The company I work for quickly implemented a work from home (WFH) policy as soon as the pandemic struck, and so I decided to relocate to my family home instead of waiting out lockdown confined to a bedroom in the city.
For the past two months, I've been paying my rent as normal but now that social distancing is here to stay and it's unlikely that I'll need my room in London at least for a couple of months, I'm wondering whether I would be in my rights to ask for a rent reduction.
I'm also paying rent at home as members of my family can't work and are not eligible for any government support.
My stuff is still in my room so it wouldn't be possible for the rent to be leased to anybody else, but I also think it's unlikely that the landlord would find another renter in the current climate.
There is the additional worry that the contract for my current job is due to end in July, and I haven't had confirmation as to whether it'll be renewed or not.
This is a difficult one. In theory, there’s no harm asking your landlord if you can pay lower rent on the basis that you are not living in the property, that you had to relocate to WFH properly and that your job is at risk. In practice, it’s up to your landlord to decide – and they have every right to say ‘no’.
You can definitely make the argument that the flat was never meant to accommodate X number of people WFH and/or in lockdown for months on end. You could say, therefore, that this is a huge change of circumstances outside your control and that you needed to move somewhere more conducive to working. Your landlord may be a fair-minded person who understands your position and can afford to give you a rent reduction.
Or maybe not! In fact, your landlord might be on the ropes right now and need all the income they can get. Or they could argue that you should have remained in the flat, in line with government advice (though I totally get why you relocated, and you’re far from alone).
Your landlord could argue that you should have remained in the flat, in line with government advice – though I get why you relocated
Your landlord might also say that if you are still earning the same salary as before and can continue to pay your rent, then it’s business as usual.
Whichever way, your landlord is within their rights to refuse your request. If you have a fixed term contract, requiring you to pay full rent until a certain date, I’m afraid you haven’t got much wiggleroom.
But all is not lost. See if you have a break clause in your contract that allows you or your landlord to end the fixed term early, or if there’s a clause that allows for mutual agreement to ‘surrender’ the contract early.

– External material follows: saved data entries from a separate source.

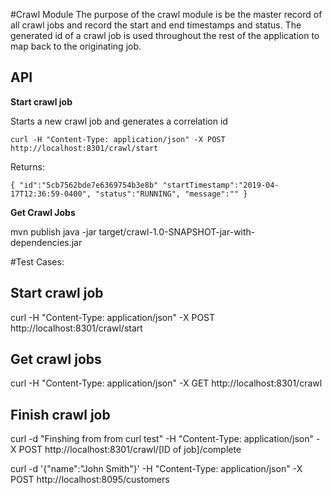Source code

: #Crawl Module
The purpose of the crawl module is be the master record of all crawl jobs and record the start and end timestamps and status.  The generated id of a crawl job is used throughout the rest of the application to map back to the originating job.

## API
**Start crawl job**

Starts a new crawl job and generates a correlation id

`curl -H "Content-Type: application/json" -X POST http://localhost:8301/crawl/start`

Returns:

`{
    "id":"5cb7562bde7e6369754b3e8b"
    "startTimestamp":"2019-04-17T12:36:59-0400",
    "status":"RUNNING",
    "message":""
}`

**Get Crawl Jobs**



mvn publish
java -jar target/crawl-1.0-SNAPSHOT-jar-with-dependencies.jar



#Test Cases:

## Start crawl job
curl -H "Content-Type: application/json" -X POST http://localhost:8301/crawl/start

## Get crawl jobs
curl -H "Content-Type: application/json" -X GET http://localhost:8301/crawl

## Finish crawl job
curl -d "Finshing from from curl test" -H "Content-Type: application/json" -X POST http://localhost:8301/crawl/[ID of job]/complete


curl -d '{"name":"John Smith"}' -H "Content-Type: application/json" -X POST http://localhost:8095/customers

See if you have a break clause in your contract that allows you or your landlord to end the fixed term early
If your work contract is not renewed in July, that might also change the dynamic. Your landlord could still say no but it will be harder for them to do so and you will have a stronger moral case.

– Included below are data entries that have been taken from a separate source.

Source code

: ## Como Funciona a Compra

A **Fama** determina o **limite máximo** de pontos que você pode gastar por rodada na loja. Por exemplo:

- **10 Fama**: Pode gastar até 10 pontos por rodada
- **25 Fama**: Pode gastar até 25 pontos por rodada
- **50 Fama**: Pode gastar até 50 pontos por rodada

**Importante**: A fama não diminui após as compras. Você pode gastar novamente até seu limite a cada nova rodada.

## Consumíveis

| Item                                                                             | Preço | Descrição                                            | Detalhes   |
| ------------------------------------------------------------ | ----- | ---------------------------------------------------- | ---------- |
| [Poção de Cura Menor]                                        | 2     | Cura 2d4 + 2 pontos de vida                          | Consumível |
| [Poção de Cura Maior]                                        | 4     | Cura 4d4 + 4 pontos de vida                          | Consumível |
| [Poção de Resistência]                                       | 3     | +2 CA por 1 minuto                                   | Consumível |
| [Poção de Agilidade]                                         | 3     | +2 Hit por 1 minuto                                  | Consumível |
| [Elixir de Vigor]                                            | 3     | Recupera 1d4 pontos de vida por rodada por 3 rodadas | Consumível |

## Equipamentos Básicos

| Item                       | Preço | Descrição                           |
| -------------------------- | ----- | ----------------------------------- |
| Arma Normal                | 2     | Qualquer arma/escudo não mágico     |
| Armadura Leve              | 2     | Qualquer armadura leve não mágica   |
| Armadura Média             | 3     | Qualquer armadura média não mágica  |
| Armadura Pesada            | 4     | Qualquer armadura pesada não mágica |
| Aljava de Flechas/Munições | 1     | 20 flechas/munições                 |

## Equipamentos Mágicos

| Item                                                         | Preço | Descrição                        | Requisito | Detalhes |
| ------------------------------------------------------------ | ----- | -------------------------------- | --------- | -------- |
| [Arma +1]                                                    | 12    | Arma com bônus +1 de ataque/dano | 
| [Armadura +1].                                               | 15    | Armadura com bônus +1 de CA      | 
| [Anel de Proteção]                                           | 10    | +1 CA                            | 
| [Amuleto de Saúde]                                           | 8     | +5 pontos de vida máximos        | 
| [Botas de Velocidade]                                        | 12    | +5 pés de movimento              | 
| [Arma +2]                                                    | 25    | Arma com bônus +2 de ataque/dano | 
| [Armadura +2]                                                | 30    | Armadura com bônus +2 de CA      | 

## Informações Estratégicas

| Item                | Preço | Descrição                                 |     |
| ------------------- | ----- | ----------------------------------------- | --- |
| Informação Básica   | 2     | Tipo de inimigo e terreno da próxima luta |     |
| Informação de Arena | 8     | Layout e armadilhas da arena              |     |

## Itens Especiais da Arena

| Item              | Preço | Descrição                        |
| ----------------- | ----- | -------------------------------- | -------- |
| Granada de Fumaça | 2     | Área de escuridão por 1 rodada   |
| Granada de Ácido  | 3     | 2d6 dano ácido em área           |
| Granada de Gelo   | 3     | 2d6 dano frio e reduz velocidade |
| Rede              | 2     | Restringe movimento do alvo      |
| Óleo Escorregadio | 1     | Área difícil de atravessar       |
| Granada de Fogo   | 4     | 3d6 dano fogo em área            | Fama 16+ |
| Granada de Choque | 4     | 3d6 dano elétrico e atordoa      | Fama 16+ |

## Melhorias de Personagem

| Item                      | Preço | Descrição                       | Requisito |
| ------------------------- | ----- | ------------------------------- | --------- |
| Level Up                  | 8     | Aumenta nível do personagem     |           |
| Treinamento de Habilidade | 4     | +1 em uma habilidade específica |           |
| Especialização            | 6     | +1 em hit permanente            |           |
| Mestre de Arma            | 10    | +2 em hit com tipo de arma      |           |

I would advise you to start talking to your landlord now. Make them aware that your contract is coming up for renewal and that you may not be in a position to pay rent at the same level in the near future.
Try to be as polite and constructive as possible. As you mention, the landlord may decide it’s better to offer you a reduced rent now then lose you as a good tenant altogether should you need to come back to London in the future.

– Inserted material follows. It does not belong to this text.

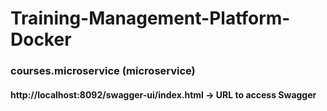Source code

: # Training-Management-Platform-Docker

### courses.microservice (microservice)

#### http://localhost:8092/swagger-ui/index.html -> URL to access Swagger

The last resort would be joining the London Renters Union campaign: Can’t Pay, Won’t Pay. This will give you the collective support to stand up to your landlord and refuse to pay rent, should it really come to that.
But as much as I support the campaign to treat renters more fairly, I would be very wary about joining a rent strike. If you refuse to pay up, your landlord could take you to court and you could end up with a County Court Judgement against your name, which would damage your credit rating. It’s an extreme strategy, only to be adopted when all others have failed.
I would be wary about joining a rent strike – it’s an extreme strategy to be adopted when all others have failed
It’s far better to try and reach a mutual, amicable agreement with your landlord. Chances are that they aren’t a two-headed monster just out to screw you over, but someone trying to balance their own income needs with treating tenants reasonably. If you appeal to their sense of fair play in these extraordinary times, they may realise it’s in their interests, as well as yours, to be compassionate.
Good luck Rebecca – I will try my hardest to stick up for renters like you.
*We’ve changed Rebecca’s name to protect her identity.